The problem: FollowUser is one command but it produces side effects in two projections — a new edge in the Follower projection and a new notification in the Notification projection. Without a linking key, these two events are opaque siblings in the log. The mechanism: the command handler generates one correlationId (e.g., cmd:00000003) before emitting any events and stamps every emitted event with it. A secondary index — a Map<correlationId, Event[]> — is maintained alongside the main event array. appendEvent() pushes to both structures atomically.

causationId adds a parent-child dimension: the FollowNotification event carries causationId = event.id of the UserFollowed event that triggered it. This gives you the full causal chain, not just the grouping.

Tradeoff: two additional fields per event; O(1) correlation lookup at the cost of index memory proportional to unique command count.

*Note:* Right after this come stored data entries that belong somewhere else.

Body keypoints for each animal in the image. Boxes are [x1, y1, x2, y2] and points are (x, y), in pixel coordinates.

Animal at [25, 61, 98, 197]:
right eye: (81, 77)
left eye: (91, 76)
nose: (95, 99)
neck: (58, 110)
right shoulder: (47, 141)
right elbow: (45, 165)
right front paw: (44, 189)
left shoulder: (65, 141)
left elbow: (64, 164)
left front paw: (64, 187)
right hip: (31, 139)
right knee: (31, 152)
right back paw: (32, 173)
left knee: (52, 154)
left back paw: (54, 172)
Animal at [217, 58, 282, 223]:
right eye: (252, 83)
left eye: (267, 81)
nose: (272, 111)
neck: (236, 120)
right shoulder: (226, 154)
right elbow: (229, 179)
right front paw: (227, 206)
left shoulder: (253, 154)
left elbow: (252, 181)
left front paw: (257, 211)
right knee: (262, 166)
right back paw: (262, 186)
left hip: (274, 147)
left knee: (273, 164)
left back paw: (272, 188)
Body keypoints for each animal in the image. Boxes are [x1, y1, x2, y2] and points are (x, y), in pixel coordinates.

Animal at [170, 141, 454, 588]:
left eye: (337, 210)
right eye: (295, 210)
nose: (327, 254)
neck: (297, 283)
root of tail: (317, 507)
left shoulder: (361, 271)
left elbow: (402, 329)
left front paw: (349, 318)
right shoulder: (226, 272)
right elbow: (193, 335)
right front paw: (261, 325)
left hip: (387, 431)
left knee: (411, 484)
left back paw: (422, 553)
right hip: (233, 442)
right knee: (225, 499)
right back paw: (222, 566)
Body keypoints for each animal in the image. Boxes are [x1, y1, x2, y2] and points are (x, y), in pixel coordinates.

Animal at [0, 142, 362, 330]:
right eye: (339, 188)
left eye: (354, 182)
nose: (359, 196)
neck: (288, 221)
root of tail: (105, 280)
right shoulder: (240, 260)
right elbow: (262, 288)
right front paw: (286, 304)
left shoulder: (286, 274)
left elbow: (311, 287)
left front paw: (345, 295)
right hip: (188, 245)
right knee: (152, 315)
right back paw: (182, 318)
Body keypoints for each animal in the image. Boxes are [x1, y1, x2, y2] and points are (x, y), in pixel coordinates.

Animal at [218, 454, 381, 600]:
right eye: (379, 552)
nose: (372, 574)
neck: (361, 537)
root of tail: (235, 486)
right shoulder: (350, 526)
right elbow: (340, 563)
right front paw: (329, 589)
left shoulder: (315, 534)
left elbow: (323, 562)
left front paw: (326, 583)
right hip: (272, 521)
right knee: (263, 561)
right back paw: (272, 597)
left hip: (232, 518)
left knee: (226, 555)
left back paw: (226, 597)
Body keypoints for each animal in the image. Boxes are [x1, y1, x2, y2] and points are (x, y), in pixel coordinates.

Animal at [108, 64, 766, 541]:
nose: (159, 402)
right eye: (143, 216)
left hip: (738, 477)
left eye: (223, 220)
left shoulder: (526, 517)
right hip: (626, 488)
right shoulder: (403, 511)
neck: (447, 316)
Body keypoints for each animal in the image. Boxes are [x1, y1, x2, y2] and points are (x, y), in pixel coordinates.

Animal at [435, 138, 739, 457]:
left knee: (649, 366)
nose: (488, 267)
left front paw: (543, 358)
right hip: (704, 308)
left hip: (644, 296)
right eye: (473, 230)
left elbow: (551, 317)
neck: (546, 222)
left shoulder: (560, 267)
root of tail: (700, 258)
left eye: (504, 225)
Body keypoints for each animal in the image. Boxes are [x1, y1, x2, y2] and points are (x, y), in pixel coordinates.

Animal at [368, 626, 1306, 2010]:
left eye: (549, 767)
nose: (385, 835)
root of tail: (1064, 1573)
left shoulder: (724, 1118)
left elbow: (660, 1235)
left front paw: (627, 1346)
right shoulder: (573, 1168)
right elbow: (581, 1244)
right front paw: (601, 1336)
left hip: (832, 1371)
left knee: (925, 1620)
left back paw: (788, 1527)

3. Multi-Projection Replay

The problem: one event stream feeds three independent read models that must be consistent with each other at every cursor position. The mechanism: _apply(event) is a pure dispatch function — it examines event.eventType and routes to the appropriate projection reducer. Each reducer modifies its own Map in place. Because stepTo() always rebuilds from scratch, there is no accumulated drift between projections. They are always mutually consistent at whatever cursor position you hold.

This replaces the mutable projection update pattern from Days 1–9 with an immutable replay pattern. Projections are never the ground truth — the event log is.

Tradeoff: at 500 events, rebuilding all three projections takes ~3ms. For a debugger this is negligible. Production read paths use pre-materialized projections precisely to avoid this cost.

4. The Snapshot as a Diff Boundary

The problem: comparing state across two adjacent steps requires knowing exactly what changed between cursor N and cursor N+1. The mechanism: snapshot() returns a plain serializable object containing aggregate counts and full raw state for all three projections. The step-debugger UI stores the previous snapshot and diffs the two before rendering, highlighting changed keys in each projection panel. This gives you a per-step change log without any additional storage overhead.